All my sisters are happily married. Mother has no problem with, and never visits them. My first husband could not take it. He left me because he thought I was over protected.
My mother would come and spend months at home, pretending to be sick and demanding I sleep in her bedroom as she might need something. I did that for the first week, and then told her my husband would also feel lonely.
She cried as if she had been beaten. She practically wailed. She accused me of abandoning her and taking care of a man I just met a few years ago.
She would tell my husband to get a maid to serve him, and leave me to attend to her. Nonetheless, I had observed that mother was not sick. At night, she would sleep so soundly, but start complaining the following evening, just in time to make me sleep in her bedroom.
I accepted everything like the meek and humble girl I am but, eventually, my husband chose his independence. He left me. When he went, my mother also went back to the village as if to say ‘mission accomplished’.
I got into a relationship with another man. When my mother learnt of it, she came to visit and never went back. She did her old tactics but this time, I refused to sleep in her bedroom. She would cry through the night and walk around the house.
She would call upon her late husband’s name and lament that if he were alive, he would take care of her. Amidst all this, I would lock my bedroom door and hide the key. My new husband was more considerate. He always wanted to go and calm her down, but I would tell him to leave her. As time went by, he also got tired of the sleepless nights.

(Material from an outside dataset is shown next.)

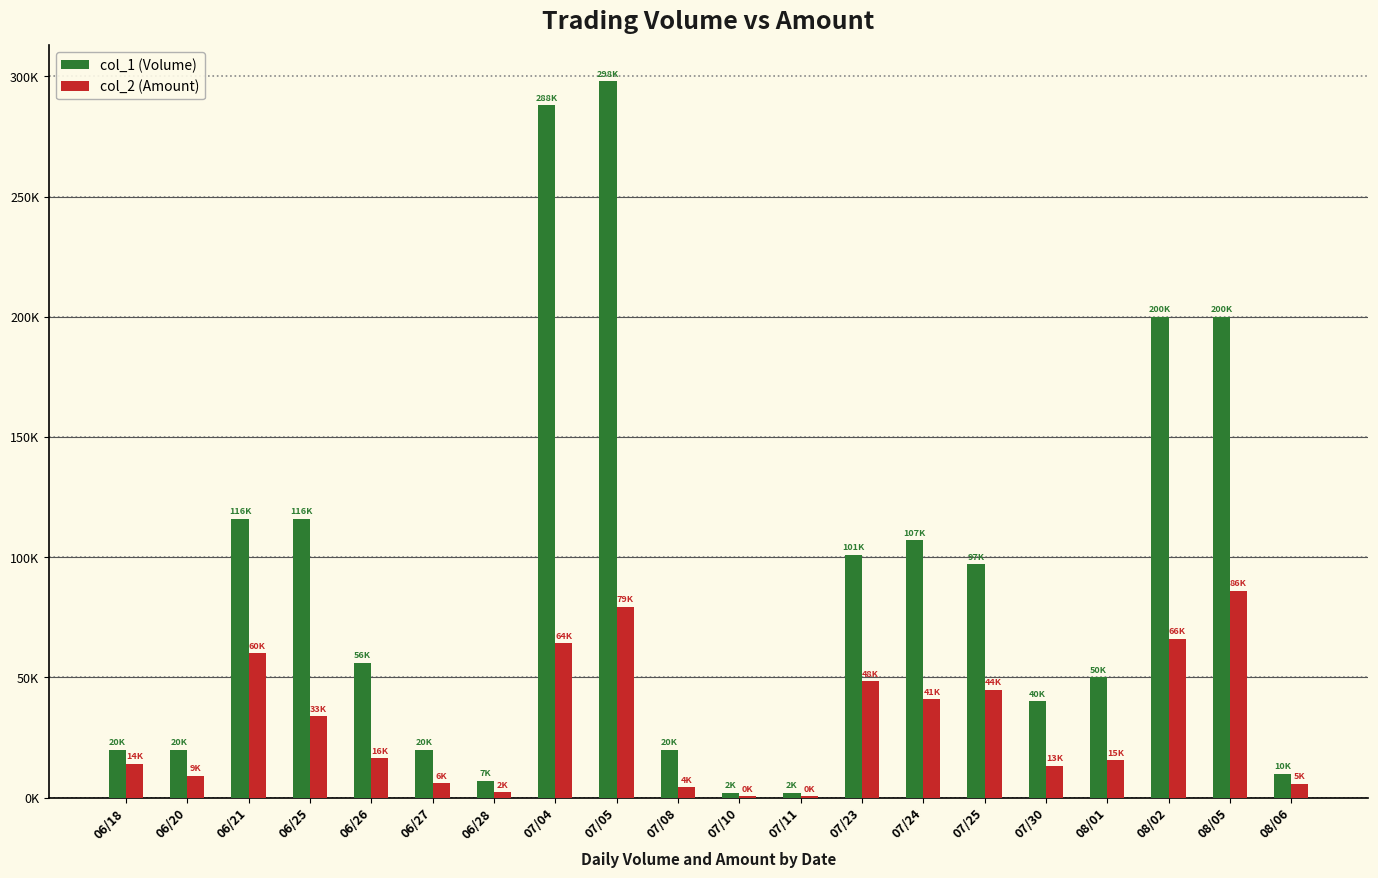

What are all the series names shown in the legend?

col_1 (Volume), col_2 (Amount)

“What’s with her? Is she possessed with something?” he asked me one day.
“She is normal. Don’t mind her,” I replied.
It became clear that even he, considerate as he was, had started getting fed up of the little drama mama was staging up. He asked me to leave, but still took care of me. We met in other places but at the house I had rented. Then my mother returned to the village after accomplishing her mission.

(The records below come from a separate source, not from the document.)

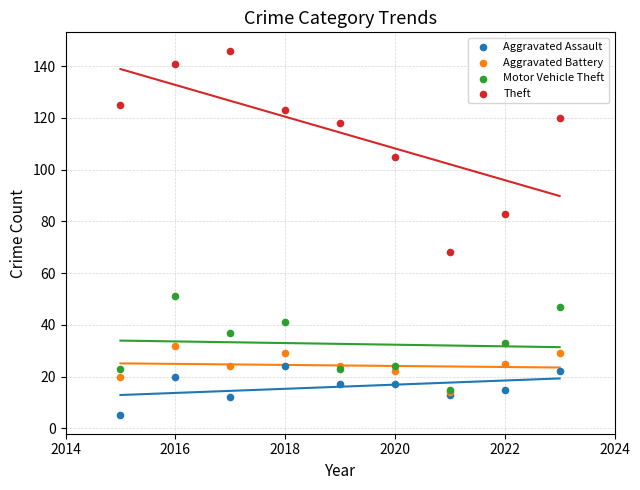

In the Theft series, what Y value is closest to 107?

105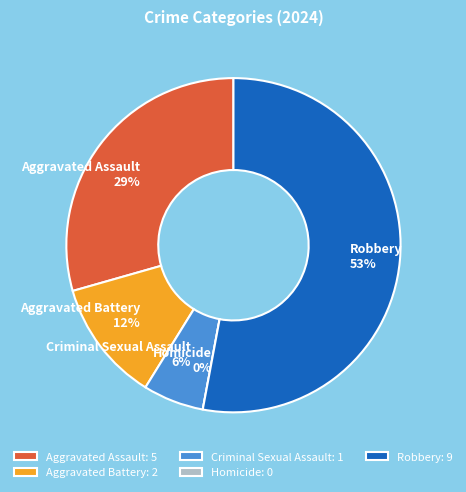

To the nearest percent, what is the difference between the largest and smallest slice percentages?

53%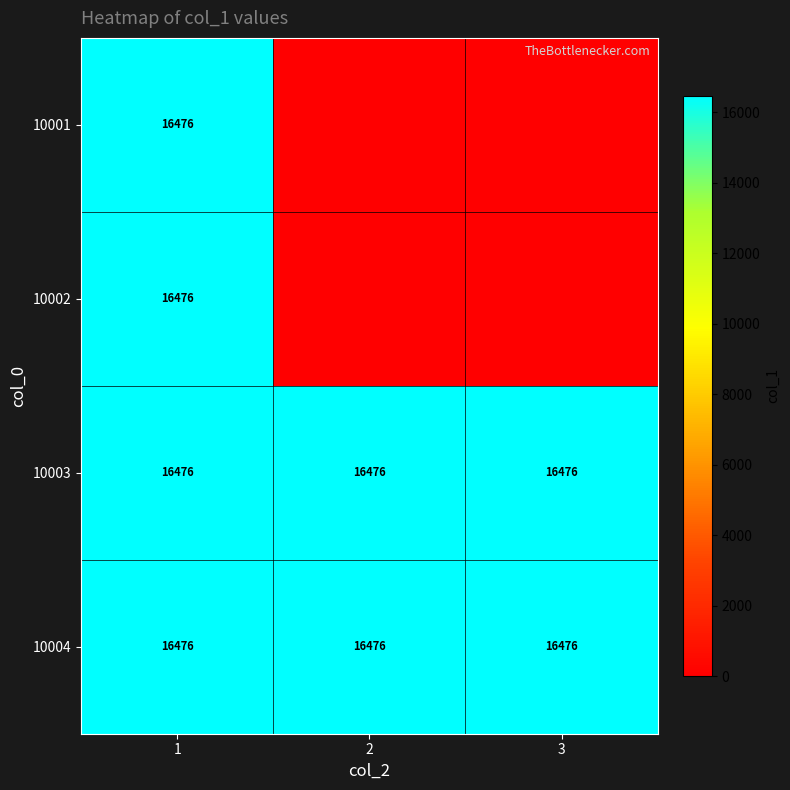

Is it true that 10004 equals 16476 at 2?

True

When I asked my sisters if they had had similar experience with mama, they said she does not even visit them. I was so furious that my mother had decided to see me as a single woman. I was well behaved, clean, a good cook, submissive wife, dutiful and hardworking. Any man would want to have me as his wife.
When I got my current husband, I requested him to do a civil union rather than spoil lots of money on a lavish wedding. He obliged, and we started a journey together. My brothers and sisters helped me with everything, sitting in for my mother, from whom we intentionally hid all this.
I have been living with my husband for seven years, and mama knew about him just recently. I told her we live out of the country so she does not suggest a visit. When I told her we will visit her, she said: “Do not bring that wicked man here. I hate him.”
Apparently, she knows I live in the USA, and will be travelling this weekend. She can’t visit because we do not have a home in Uganda. Too much for lying, but I was left with no choice, dear mother.